João, Oficial de Justiça Avaliador de determinado Tribunal Regional do Trabalho, de forma livre e consciente, ao cumprir determinado mandado de citação, solicitou para si, a Pedro, reclamado que estava sendo citado, diretamente, vantagem indevida consistente em dez mil reais, para demorar algumas semanas para proceder à devolução do mandado cumprido no cartório da Vara Trabalhista que o expediu. Em razão de ter recebido a citada quantia de Pedro, o servidor João retardou a devolução do mandado em quase dois meses. No caso em tela, na esfera penal, João cometeu crime de
- A)menor potencial ofensivo.
Errada, porque o fato narrado não é de menor potencial ofensivo, e sim de crime funcional contra a Administração Pública, com pena incompatível com essa categoria.
- B)corrupção passiva, com causa de aumento de pena.
Correta, pois João solicitou e recebeu vantagem indevida em razão da função, caracterizando corrupção passiva, com aumento de pena pelo retardamento do ato de ofício.
- C)concussão, com causa de aumento de pena.
Errada, porque concussão exige a conduta de exigir vantagem indevida, e no enunciado João apenas solicitou, o que enquadra corrupção passiva.

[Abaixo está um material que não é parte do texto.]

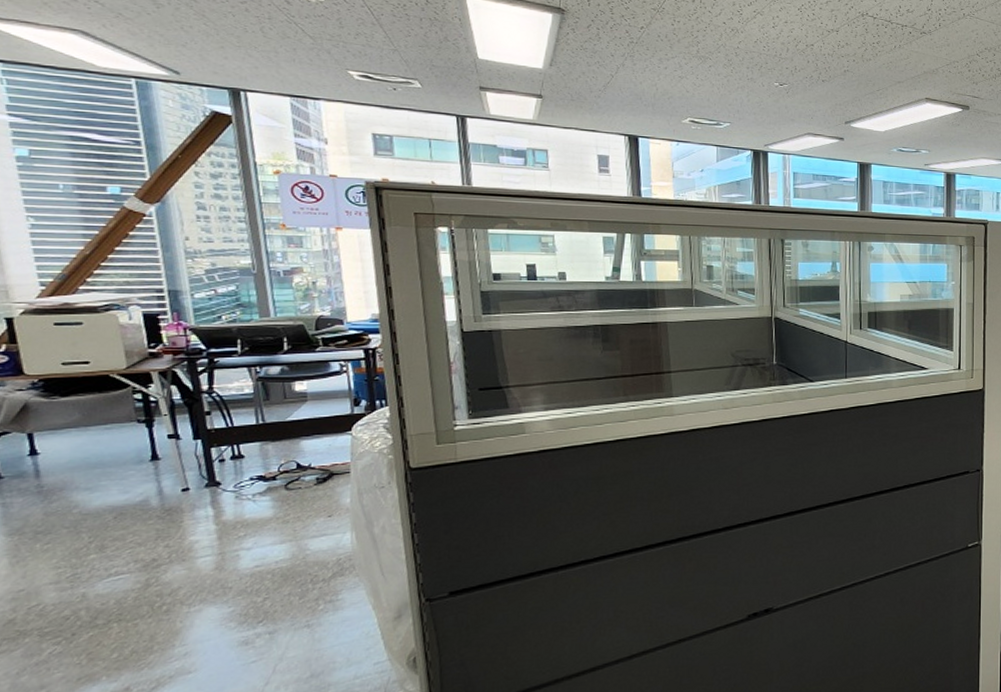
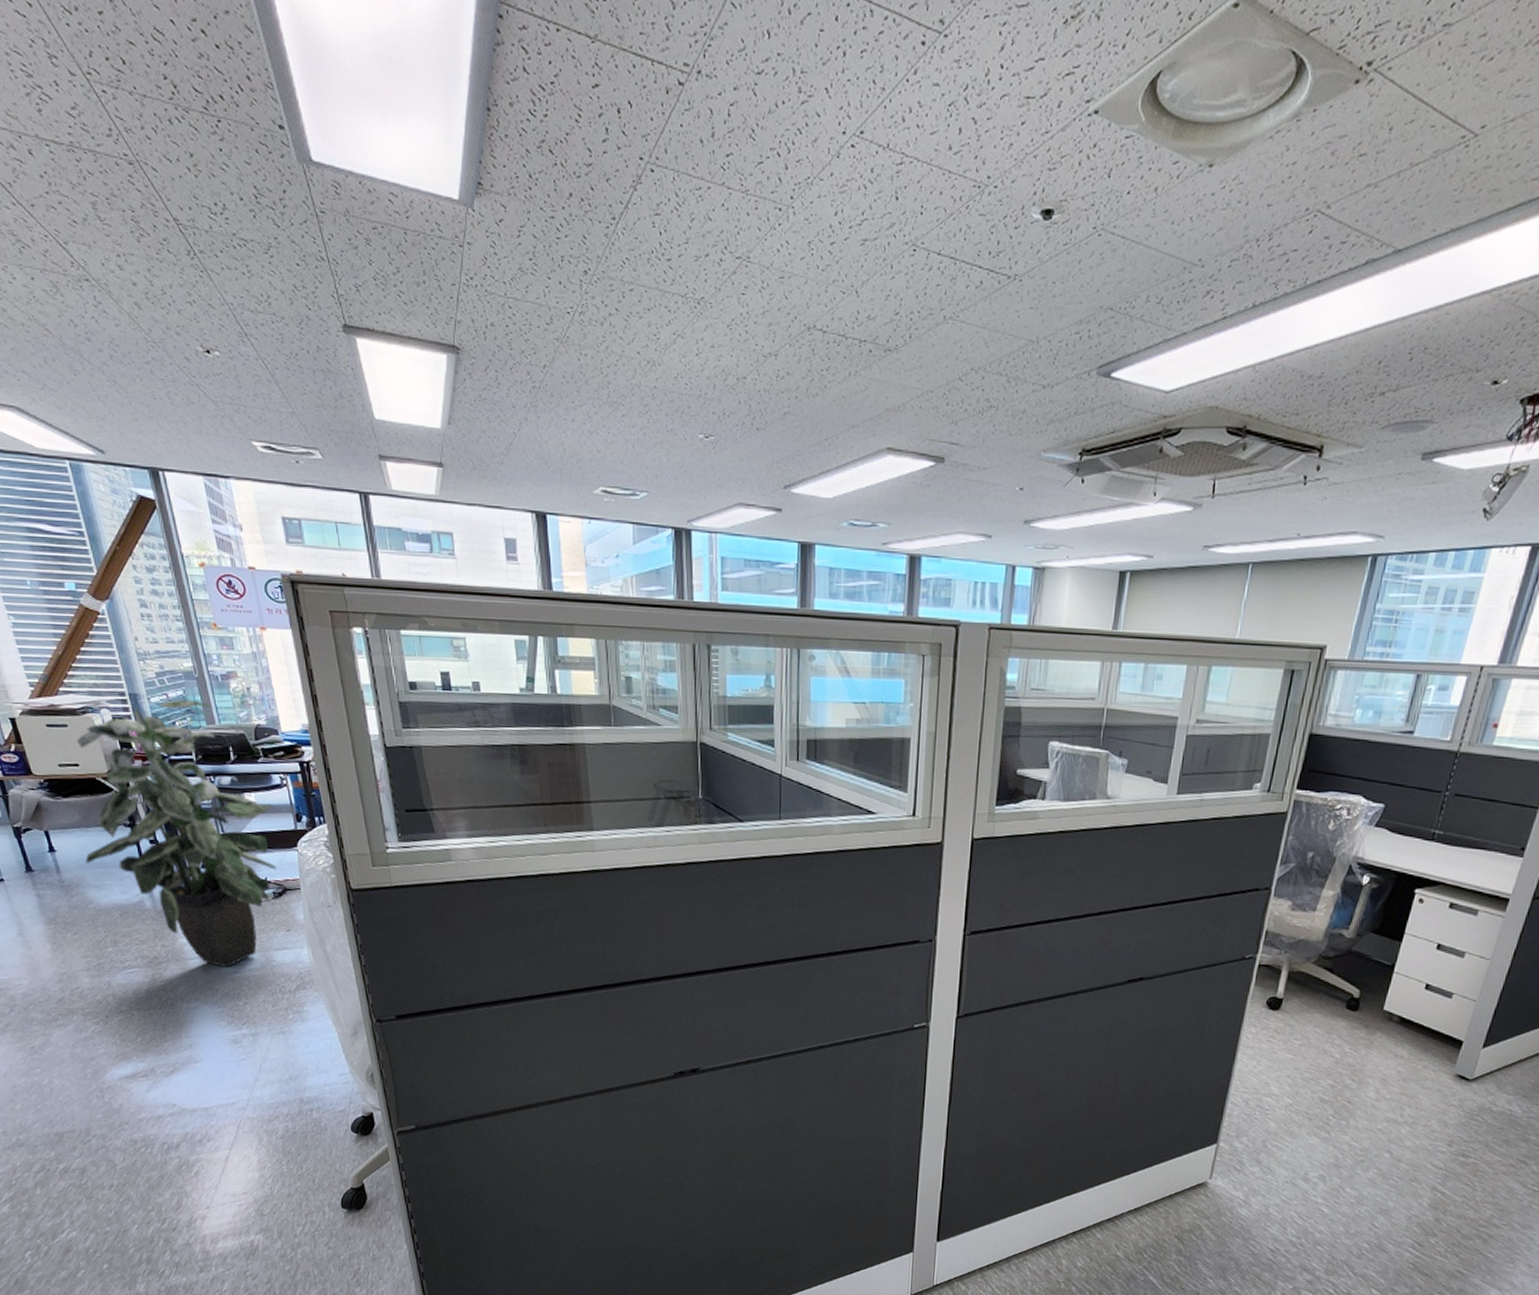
indoor plant: none [77,294,329,562] -> present [77,699,276,967]

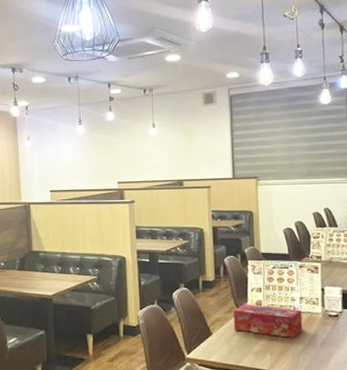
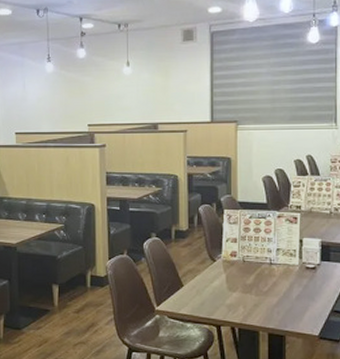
tissue box: present [232,304,303,338] -> none [206,255,278,290]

- D)corrupção passiva, de forma qualificada.
Errada, porque a descrição do caso se ajusta à corrupção passiva do art. 317, e não a uma forma qualificada autônoma.
- E)prevaricação, de forma qualificada.
Errada, porque prevaricação pressupõe interesse ou sentimento pessoal para retardar ou deixar de praticar ato de ofício, sem a lógica de solicitação/recebimento de vantagem indevida.
Gabarito: B
Aqui a palavra-chave é “solicitou”. Quando o servidor público pede vantagem indevida, já se configura corrupção passiva, mesmo antes de receber qualquer valor. Isso está no art. 317, caput, do Código Penal: solicitar ou receber, para si ou para outrem, vantagem indevida, ou aceitar promessa de tal vantagem. No caso, João, na condição de Oficial de Justiça, pediu R$ 10 mil para retardar a devolução do mandado. Depois ainda recebeu a quantia e efetivamente atrasou o ato por quase dois meses. Ou seja, o núcleo do crime já apareceu no pedido, e a conduta posterior reforça a prática. A consequência do atraso no cumprimento do dever funcional faz incidir a causa de aumento do art. 317, §1º, do CP, que prevê aumento de 1/3 se, em razão da vantagem ou promessa, o funcionário retarda ou deixa de praticar ato de ofício, ou o pratica infringindo dever funcional. É por isso que o gabarito é corrupção passiva com causa de aumento. Não confunda com concussão: nela o funcionário exige a vantagem indevida. Aqui ele pediu, solicitou, não exigiu. A banca adora essa casquinha semântica, porque a diferença entre “solicitar” e “exigir” muda toda a tipificação.